- WHAT THE EXERCISE ASKS
Below are the records; copy exactly the stretch from the line containing "MOZILLA_FIVE_HOME=/usr/lib/mozilla" through the line containing "SWT/MOZILLA related errors", both ends included, and nothing else.
■ ■ ■ ■ ■
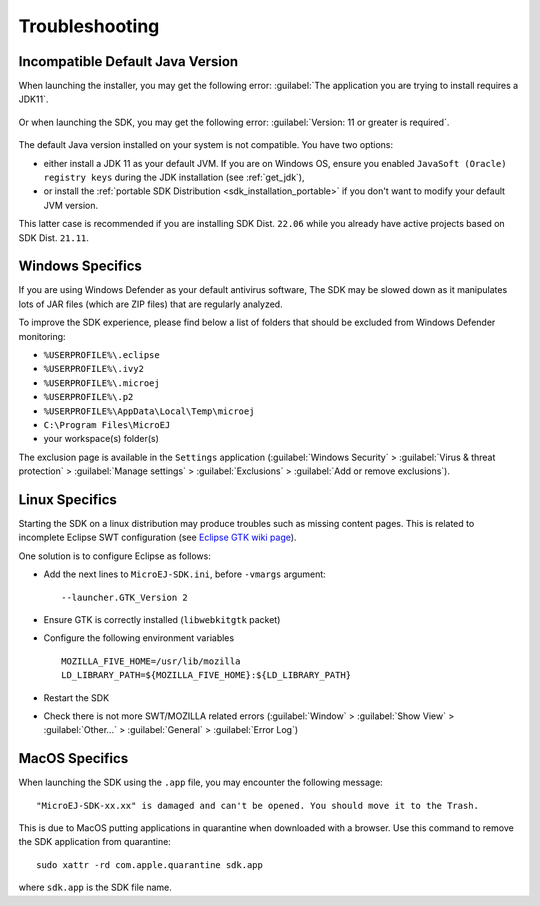 Troubleshooting
===============

Incompatible Default Java Version
---------------------------------

When launching the installer, you may get the following error: :guilabel:`The application you are trying to install requires a JDK11`.

.. figure:: images/installation_process/incompatible_default_java_version_installer.png
   :align: center

Or when launching the SDK, you may get the following error: :guilabel:`Version: 11 or greater is required`.

.. figure:: images/installation_process/incompatible_default_java_version_eclipse.png
   :align: center

The default Java version installed on your system is not compatible. You have two options:

- either install a JDK 11 as your default JVM. If you are on Windows OS, ensure you enabled ``JavaSoft (Oracle) registry keys`` during the JDK installation (see :ref:`get_jdk`),
- or install the :ref:`portable SDK Distribution <sdk_installation_portable>` if you don't want to modify your default JVM version. 
  
This latter case is recommended if you are installing SDK Dist. ``22.06`` while you already have active projects based on SDK Dist. ``21.11``.


Windows Specifics
-----------------

If you are using Windows Defender as your default antivirus software,
The SDK may be slowed down as it manipulates lots of JAR
files (which are ZIP files) that are regularly analyzed.

To improve the SDK experience, please find below a list of
folders that should be excluded from Windows Defender monitoring:

-  ``%USERPROFILE%\.eclipse``
-  ``%USERPROFILE%\.ivy2``
-  ``%USERPROFILE%\.microej``
-  ``%USERPROFILE%\.p2``
-  ``%USERPROFILE%\AppData\Local\Temp\microej``
-  ``C:\Program Files\MicroEJ``
-  your workspace(s) folder(s)

The exclusion page is available in the ``Settings`` application
(:guilabel:`Windows Security` > :guilabel:`Virus & threat protection` > :guilabel:`Manage settings` > :guilabel:`Exclusions` > :guilabel:`Add or remove exclusions`).


Linux Specifics
---------------

Starting the SDK on a linux distribution may produce
troubles such as missing content pages. This is related to incomplete
Eclipse SWT configuration (see `Eclipse GTK wiki
page <https://wiki.eclipse.org/SWT/Devel/Gtk/GtkVersion>`__).

One solution is to configure Eclipse as follows:

-  Add the next lines to ``MicroEJ-SDK.ini``, before
   ``-vmargs`` argument:

   ::

      --launcher.GTK_Version 2

-  Ensure GTK is correctly installed (``libwebkitgtk`` packet)
-  Configure the following environment variables

   ::

       MOZILLA_FIVE_HOME=/usr/lib/mozilla
       LD_LIBRARY_PATH=${MOZILLA_FIVE_HOME}:${LD_LIBRARY_PATH}

-  Restart the SDK
-  Check there is not more SWT/MOZILLA related errors
   (:guilabel:`Window` > :guilabel:`Show View` > :guilabel:`Other...` > :guilabel:`General` > :guilabel:`Error Log`)


MacOS Specifics
---------------

When launching the SDK using the ``.app`` file, you may encounter the following message::

   "MicroEJ-SDK-xx.xx" is damaged and can't be opened. You should move it to the Trash.

This is due to MacOS putting applications in quarantine when downloaded with a browser.
Use this command to remove the SDK application from quarantine::

   sudo xattr -rd com.apple.quarantine sdk.app

where ``sdk.app`` is the SDK file name.

..
   | Copyright 2008-2022, MicroEJ Corp. Content in this space is free 
   for read and redistribute. Except if otherwise stated, modification 
   is subject to MicroEJ Corp prior approval.
   | MicroEJ is a trademark of MicroEJ Corp. All other trademarks and 
   copyrights are the property of their respective owners.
■ ■ ■ ■ ■
- COMPLETED TASK
       MOZILLA_FIVE_HOME=/usr/lib/mozilla
       LD_LIBRARY_PATH=${MOZILLA_FIVE_HOME}:${LD_LIBRARY_PATH}

-  Restart the SDK
-  Check there is not more SWT/MOZILLA related errors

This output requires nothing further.